-- BEGIN Input material --
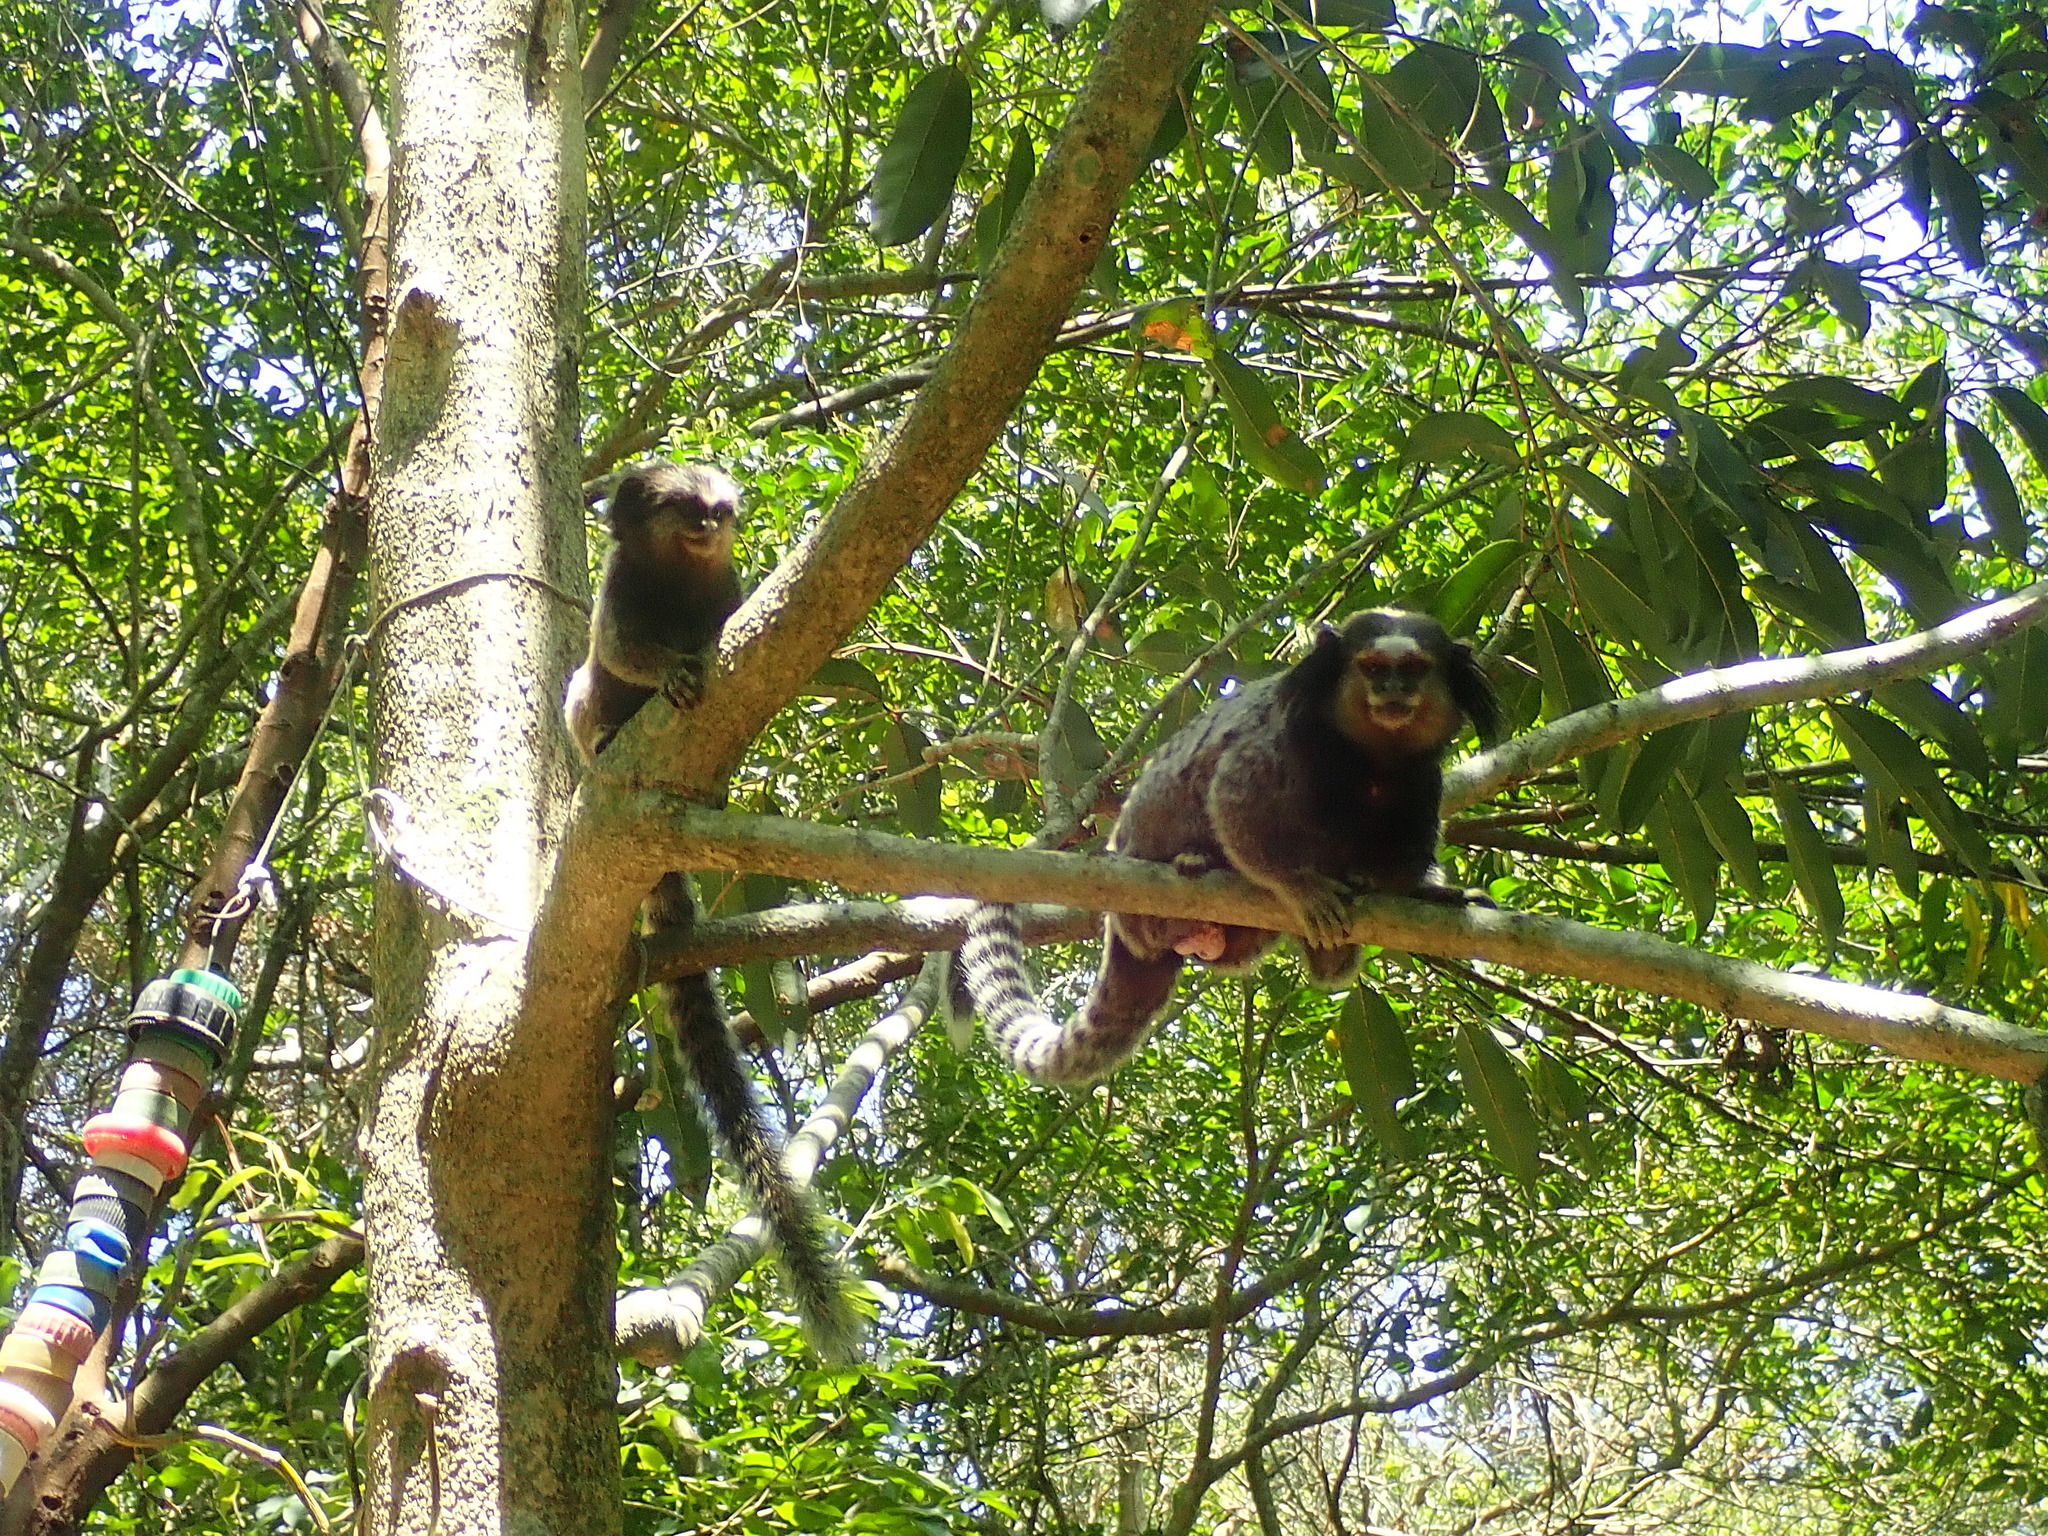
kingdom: Animalia
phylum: Chordata
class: Mammalia
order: Primates
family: Callitrichidae
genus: Callithrix
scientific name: Callithrix penicillata
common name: Black-tufted marmoset
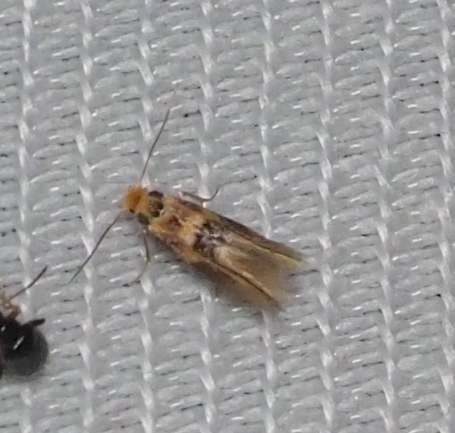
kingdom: Animalia
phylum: Arthropoda
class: Insecta
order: Lepidoptera
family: Bucculatricidae
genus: Bucculatrix
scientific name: Bucculatrix thoracella
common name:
-- END Input material --
:: Your goal ::
Rewrite the lines of all the records with "binomial name" in place of "scientific name" and nothing else changed. Omit the pictures.

:: The completed task ::
kingdom: Animalia
phylum: Chordata
class: Mammalia
order: Primates
family: Callitrichidae
genus: Callithrix
binomial name: Callithrix penicillata
common name: Black-tufted marmoset
kingdom: Animalia
phylum: Arthropoda
class: Insecta
order: Lepidoptera
family: Bucculatricidae
genus: Bucculatrix
binomial name: Bucculatrix thoracella
common name:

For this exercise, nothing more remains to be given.